- [How to complete this task]: The expected output is every entry that follows, reproduced exactly.

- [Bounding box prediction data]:
# # # # # # #

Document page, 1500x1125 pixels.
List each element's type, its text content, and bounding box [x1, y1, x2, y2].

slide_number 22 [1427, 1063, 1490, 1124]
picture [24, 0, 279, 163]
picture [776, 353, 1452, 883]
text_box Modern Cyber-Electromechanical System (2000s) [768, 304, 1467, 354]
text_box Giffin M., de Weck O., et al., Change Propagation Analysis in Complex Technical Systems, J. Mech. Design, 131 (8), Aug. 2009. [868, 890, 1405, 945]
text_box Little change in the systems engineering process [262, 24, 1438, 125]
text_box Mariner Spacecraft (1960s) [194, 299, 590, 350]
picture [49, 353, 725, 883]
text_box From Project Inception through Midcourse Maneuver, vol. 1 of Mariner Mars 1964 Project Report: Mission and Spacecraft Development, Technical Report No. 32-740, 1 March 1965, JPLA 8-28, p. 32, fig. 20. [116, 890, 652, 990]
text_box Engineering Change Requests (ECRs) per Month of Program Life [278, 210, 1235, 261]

# # # # # # #

- [Solution]:
Document page, 1500x1125 pixels.
List each element's type, its text content, and bounding box [x1, y1, x2, y2].

slide_number 22 [1427, 1063, 1490, 1124]
picture [24, 0, 279, 163]
picture [776, 353, 1452, 883]
text_box Modern Cyber-Electromechanical System (2000s) [768, 304, 1467, 354]
text_box Giffin M., de Weck O., et al., Change Propagation Analysis in Complex Technical Systems, J. Mech. Design, 131 (8), Aug. 2009. [868, 890, 1405, 945]
text_box Little change in the systems engineering process [262, 24, 1438, 125]
text_box Mariner Spacecraft (1960s) [194, 299, 590, 350]
picture [49, 353, 725, 883]
text_box From Project Inception through Midcourse Maneuver, vol. 1 of Mariner Mars 1964 Project Report: Mission and Spacecraft Development, Technical Report No. 32-740, 1 March 1965, JPLA 8-28, p. 32, fig. 20. [116, 890, 652, 990]
text_box Engineering Change Requests (ECRs) per Month of Program Life [278, 210, 1235, 261]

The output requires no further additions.